Distributed clustering. We use k-means for clustering as shown in Algorithm 2, with the Nursery dataset. There are 8 categorical attributes in the dataset. We preprocess using one-hot encoding and finally get 27 binary attributes. It is easy to see that \(L_\mathbf{x } = 8\), and thus \(L_1 = 16\). In this experiment, we partition the records into five clusters, i.e., \(l = 5\). We split \(\epsilon \) equally to \(\epsilon _1\) and \(\epsilon _2\), i.e. \(\epsilon _1 = \epsilon _2 = \frac{1}{2}\epsilon \). We calculate the loss function \(\phi \) as \( \phi (D, \mathbf c ) = \sum _{i=1}^l \sum _\mathbf{x \in S_i} \Vert \mathbf x - \mathbf c _i\Vert ^2. \) As our goal is to compare the loss of different approaches, we use the relative loss to evaluate the performance of different approaches, which is calculated as \( \phi _r(D, \mathbf c ) = \frac{\phi (D, \mathbf c ) - \phi _0}{\phi _0} \) where \(\phi _0\) is the loss of the approach without noise. Each training has 50 iterations. Figure 2(b) shows the result.

Distributed frequent itemset mining. We perform distributed frequent itemset mining on the Mushroom dataset using Algorithm 3. Considering the itemsets and the counts of them, we define the loss function as \( \phi (\mathbf I ) = \frac{\sum _k \sum _{t \in I_k \cup I_{k0}} |I_k(t) - I_{k0}(t)|}{\sum _k \sum _{t \in I_k \cup I_{0k}} |I_k(t) + I_{k0}(t)|} \) where \(\mathbf I = [I_2, I_3, \dots ]\), \(I_{k0}\) is the set of large itemsets of length k generated without noise, and \(I_k(t)\) is the (perturbed) count of t for \(t \in I_k\). In this experiment, we consider the large itemsets of length no more than 4, which means \(\mathbf I = [I_2, I_3, I_4]\).
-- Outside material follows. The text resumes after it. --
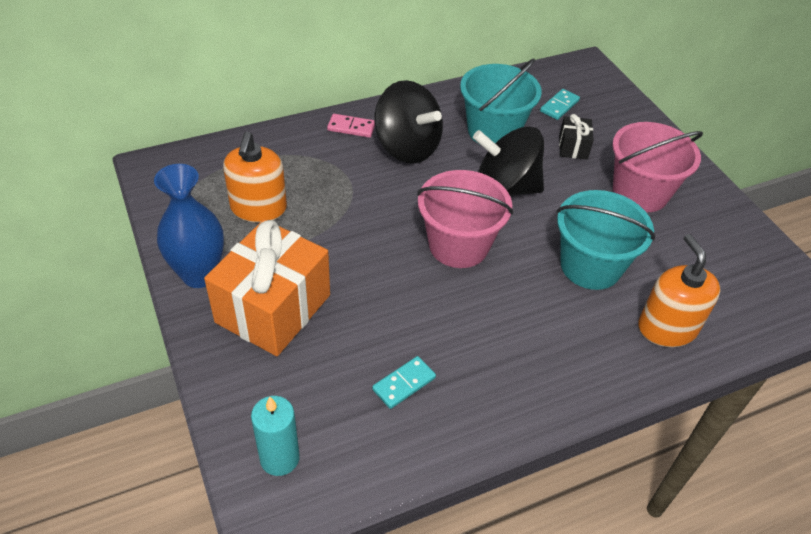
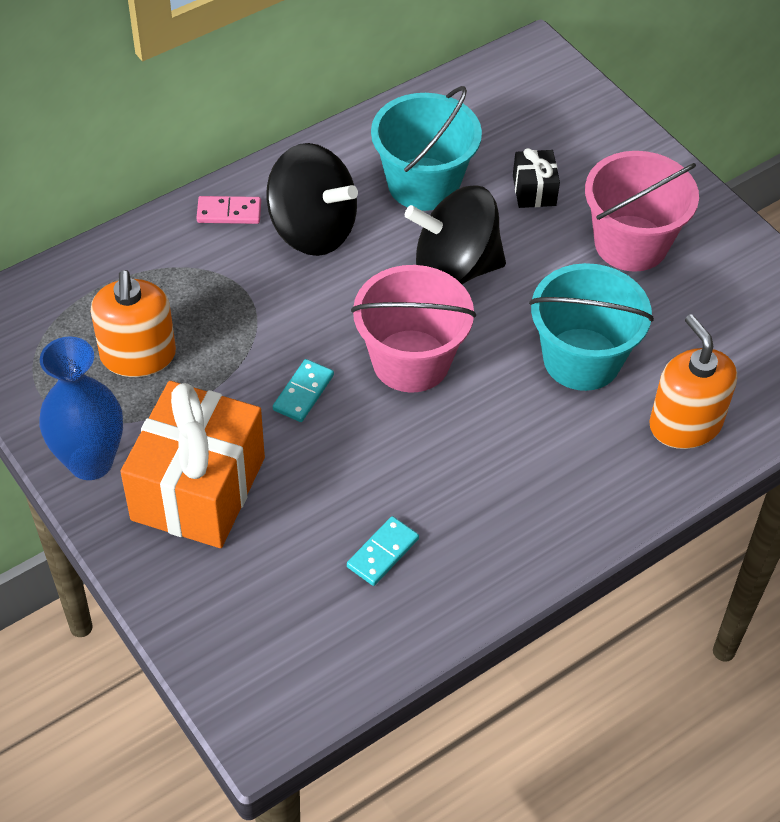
camera: 10 degrees left, 5 degrees up
(279, 458) = (259, 667): turquoise candle -> none
(559, 106) = (505, 128): turquoise domino -> turquoise domino (303, 392)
We set minsup to 0.01. Figure 2(c) shows the result.

7.3 Scalability

The main computation workload of PEM comes from two parts: (1) computation overhead: vector addition and noise generation; and (2) communication overhead. We show that the overhead is small in most of the cases. First, we increase the number of clients from 0 to 10000 and Fig. 3(a) shows the computation time for a scalar on different roles. The aggregator computation time is independent of the number of clients, as it only receives a vector from each server. Thus the aggregator is unlikely to become the bottleneck. The server workload increases linearly with the number of clients. Fortunately, we can increase each logical server capacity by adding more nodes. Figure 3(b) shows that the computation time is linear to the dimensionality of the feature vector, as expected. Finally, we record the overall overhead of vector addition, including the computation and communication overhead. Figure 3(c) shows that, compared with the communication time, the computation (i.e. vector addition) time can be negligible.

Fig. 3.
figure 3

(a) Computation overhead w.r.t. number of clients. (b) Computation overhead w.r.t. the dimensionality of feature vectors. (c) Overall overhead.
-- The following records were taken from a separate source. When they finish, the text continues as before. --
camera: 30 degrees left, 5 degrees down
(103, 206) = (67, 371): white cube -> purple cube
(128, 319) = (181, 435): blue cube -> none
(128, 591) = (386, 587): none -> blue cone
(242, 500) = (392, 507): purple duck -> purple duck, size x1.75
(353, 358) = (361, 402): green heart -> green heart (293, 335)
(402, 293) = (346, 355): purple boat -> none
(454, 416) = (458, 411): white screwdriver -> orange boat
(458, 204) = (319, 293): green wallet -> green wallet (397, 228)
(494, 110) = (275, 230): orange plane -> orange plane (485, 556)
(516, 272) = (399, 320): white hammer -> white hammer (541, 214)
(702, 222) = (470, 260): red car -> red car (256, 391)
8 Conclusion and Future Work

We present PEM as a practical tradeoff among privacy, utility and computation overhead. PEM is practical in that (1) it has simple assumptions: it only requires a few semi-honest servers and there is no restriction on the dataset itself; (2) it supports a large range of common applications; (3) PEM entails low computation overhead and is scalable to a large number of clients; and (4) all user-visible configuration parameters are intuitive and PEM automatically determines other internal parameters. Using algorithms on real datasets, we show that we can achieve the same level of privacy without the amount of accuracy degradation that previous systems suffer from. Our system also has low computation and communication cost, and thus is very practical.
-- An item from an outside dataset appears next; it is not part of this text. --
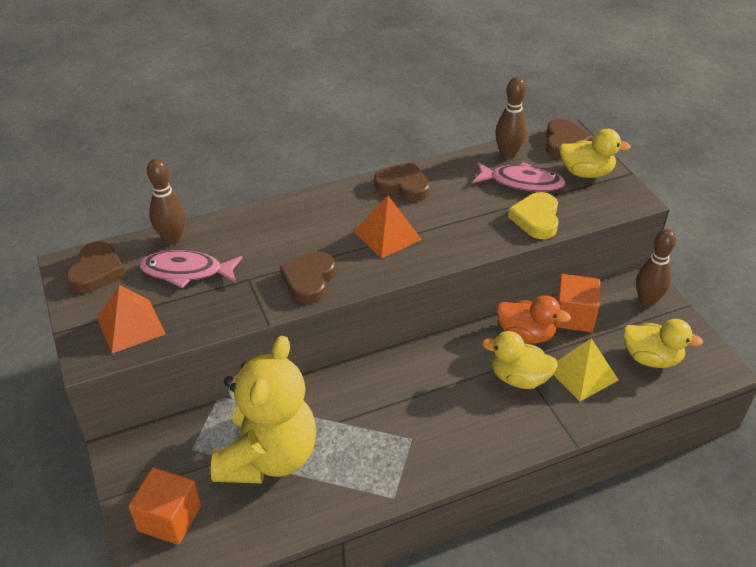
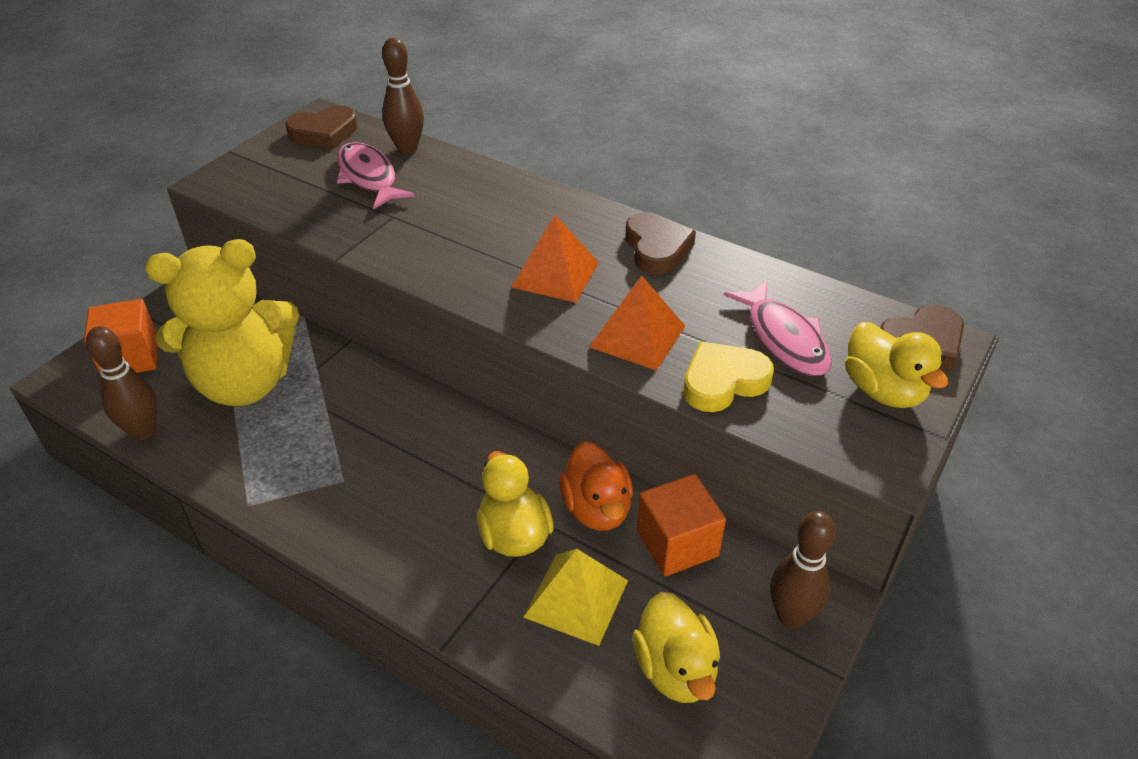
camera: 55 degrees right, 0 degrees up
(131, 325) = (268, 183): orange pyramid -> orange pyramid (637, 336)
(309, 280) = (426, 254): brown heart -> none
(508, 154) = (826, 303): brown bowling pin -> brown bowling pin (143, 431)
There are lots of future directions along the lines of privacy. Firstly, we are extending our system to support more operations, such as handling vertically partitioned datasets. Secondly, we will provide the flexibility allowing the clients to choose different trust assumptions, so that the application programmers can choose their own tradeoffs. Last but not least, we will provide a permission system allowing different clients to see different levels of private content, like CryptDB [20] does, but on a much larger scale.